- À FAIRE -
1. Réécrivez le passage du texte sur la Bourse de Casablanca qui commence aux mots « Alors que le » et s'arrête après « stimuler leur croissance. », en remplaçant « conférence-débat » par « table ronde ».
2. Indiquez le nombre de lignes des rangées qui contiennent la chaîne « sketchPlane », en tenant compte de la casse. Donnez uniquement ce nombre.

##### EXTRAIT DE PAGE #####

Alors que le financement des entreprises industrielles marocaines devient un enjeu clé pour soutenir la compétitivité, la Bourse de Casablanca se positionne comme une alternative stratégique. Dans cette optique, une conférence-débat dédiée au secteur agroalimentaire a réuni le 31 janvier à Rabat, les plus grands dirigeants du ministère de l’Industrie et du Commerce, de la CGEM, de l’Autorité Marocaine du Marché des Capitaux (AMMC) et de la Bourse de Casablanca et a connu la signature d’un accord structurant pour ce secteur d’activités. Cet accord vise à faciliter l’accès des entreprises industrielles au marché boursier et à stimuler leur croissance.
Au cours de cet événement, les acteurs économiques et financiers ont exploré les opportunités qu’offre le marché boursier pour accélérer la transformation et l’expansion des entreprises. C’est ainsi que Dari Couspate, Mutandis, Cosumar, et Cartier Saada, entreprises déjà cotées, ont partagé leur expérience et montré comment la cotation a renforcé leur développement, aussi bien au niveau du financement que de la gouvernance et de l’internationalisation.

##### RANGÉES FOURNIES #####

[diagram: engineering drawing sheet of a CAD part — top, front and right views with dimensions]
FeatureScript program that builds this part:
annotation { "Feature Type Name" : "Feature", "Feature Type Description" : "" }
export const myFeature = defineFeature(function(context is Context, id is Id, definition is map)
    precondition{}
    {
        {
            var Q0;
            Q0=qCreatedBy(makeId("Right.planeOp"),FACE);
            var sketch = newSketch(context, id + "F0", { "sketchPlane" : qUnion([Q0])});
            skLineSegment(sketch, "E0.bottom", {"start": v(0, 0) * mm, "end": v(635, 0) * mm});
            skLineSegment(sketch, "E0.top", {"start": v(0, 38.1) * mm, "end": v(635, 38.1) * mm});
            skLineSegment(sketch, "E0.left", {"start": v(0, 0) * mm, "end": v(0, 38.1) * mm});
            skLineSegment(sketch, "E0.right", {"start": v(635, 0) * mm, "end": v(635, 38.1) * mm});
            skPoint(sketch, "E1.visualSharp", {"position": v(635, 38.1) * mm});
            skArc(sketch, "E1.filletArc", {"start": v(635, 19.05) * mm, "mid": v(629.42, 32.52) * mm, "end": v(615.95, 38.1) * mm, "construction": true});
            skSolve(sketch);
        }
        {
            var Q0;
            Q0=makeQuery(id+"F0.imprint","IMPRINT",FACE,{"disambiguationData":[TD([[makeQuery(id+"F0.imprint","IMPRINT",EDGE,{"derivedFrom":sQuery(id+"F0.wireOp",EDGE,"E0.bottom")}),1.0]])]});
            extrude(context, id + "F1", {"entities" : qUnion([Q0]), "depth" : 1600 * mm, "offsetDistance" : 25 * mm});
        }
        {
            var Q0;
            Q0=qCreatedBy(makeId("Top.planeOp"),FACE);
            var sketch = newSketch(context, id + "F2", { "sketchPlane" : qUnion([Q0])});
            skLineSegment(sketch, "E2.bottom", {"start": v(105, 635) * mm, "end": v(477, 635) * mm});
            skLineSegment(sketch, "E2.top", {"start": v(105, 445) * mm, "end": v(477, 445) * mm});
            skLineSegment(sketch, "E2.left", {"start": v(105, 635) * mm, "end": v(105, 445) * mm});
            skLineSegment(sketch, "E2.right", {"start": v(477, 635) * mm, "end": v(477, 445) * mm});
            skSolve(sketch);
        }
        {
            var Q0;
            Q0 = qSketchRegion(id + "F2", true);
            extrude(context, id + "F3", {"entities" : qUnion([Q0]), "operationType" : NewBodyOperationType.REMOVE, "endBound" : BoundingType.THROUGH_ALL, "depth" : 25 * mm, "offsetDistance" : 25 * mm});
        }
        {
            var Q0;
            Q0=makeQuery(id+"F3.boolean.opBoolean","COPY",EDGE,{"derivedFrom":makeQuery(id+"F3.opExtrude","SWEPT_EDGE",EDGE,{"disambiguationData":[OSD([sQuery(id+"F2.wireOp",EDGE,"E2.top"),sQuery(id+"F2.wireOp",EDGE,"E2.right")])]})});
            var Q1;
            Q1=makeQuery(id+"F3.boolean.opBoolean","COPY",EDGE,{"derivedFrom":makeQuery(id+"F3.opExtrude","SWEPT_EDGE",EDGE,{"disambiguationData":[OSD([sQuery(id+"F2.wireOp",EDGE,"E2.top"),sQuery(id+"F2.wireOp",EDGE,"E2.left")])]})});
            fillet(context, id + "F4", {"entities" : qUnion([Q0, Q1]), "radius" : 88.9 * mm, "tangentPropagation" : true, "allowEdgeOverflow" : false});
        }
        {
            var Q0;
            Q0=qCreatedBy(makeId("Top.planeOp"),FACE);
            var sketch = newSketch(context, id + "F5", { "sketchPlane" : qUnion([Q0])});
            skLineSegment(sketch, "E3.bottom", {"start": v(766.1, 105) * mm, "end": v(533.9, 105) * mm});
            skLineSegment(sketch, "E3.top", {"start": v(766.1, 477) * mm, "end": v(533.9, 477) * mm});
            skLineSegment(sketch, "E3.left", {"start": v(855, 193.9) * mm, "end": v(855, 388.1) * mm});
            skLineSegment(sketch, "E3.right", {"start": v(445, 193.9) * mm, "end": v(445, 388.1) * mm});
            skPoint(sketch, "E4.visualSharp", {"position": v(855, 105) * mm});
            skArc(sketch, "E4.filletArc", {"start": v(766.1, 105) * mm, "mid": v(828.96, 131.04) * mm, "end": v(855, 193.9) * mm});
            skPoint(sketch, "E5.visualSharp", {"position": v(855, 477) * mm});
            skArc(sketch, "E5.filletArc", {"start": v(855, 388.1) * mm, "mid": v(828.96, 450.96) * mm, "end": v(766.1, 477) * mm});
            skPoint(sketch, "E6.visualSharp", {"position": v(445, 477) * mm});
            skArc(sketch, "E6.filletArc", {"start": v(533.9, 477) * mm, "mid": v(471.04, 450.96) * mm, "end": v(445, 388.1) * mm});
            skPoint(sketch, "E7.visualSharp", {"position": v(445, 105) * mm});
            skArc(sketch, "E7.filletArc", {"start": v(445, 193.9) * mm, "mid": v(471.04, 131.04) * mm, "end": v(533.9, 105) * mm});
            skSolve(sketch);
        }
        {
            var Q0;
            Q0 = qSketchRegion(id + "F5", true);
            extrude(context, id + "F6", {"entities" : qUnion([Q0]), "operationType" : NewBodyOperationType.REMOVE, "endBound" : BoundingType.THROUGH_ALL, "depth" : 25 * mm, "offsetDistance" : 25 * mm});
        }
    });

#####

- RÉPONSES ATTENDUES -
1.
Alors que le financement des entreprises industrielles marocaines devient un enjeu clé pour soutenir la compétitivité, la Bourse de Casablanca se positionne comme une alternative stratégique. Dans cette optique, une table ronde dédiée au secteur agroalimentaire a réuni le 31 janvier à Rabat, les plus grands dirigeants du ministère de l’Industrie et du Commerce, de la CGEM, de l’Autorité Marocaine du Marché des Capitaux (AMMC) et de la Bourse de Casablanca et a connu la signature d’un accord structurant pour ce secteur d’activités. Cet accord vise à faciliter l’accès des entreprises industrielles au marché boursier et à stimuler leur croissance.

2. 3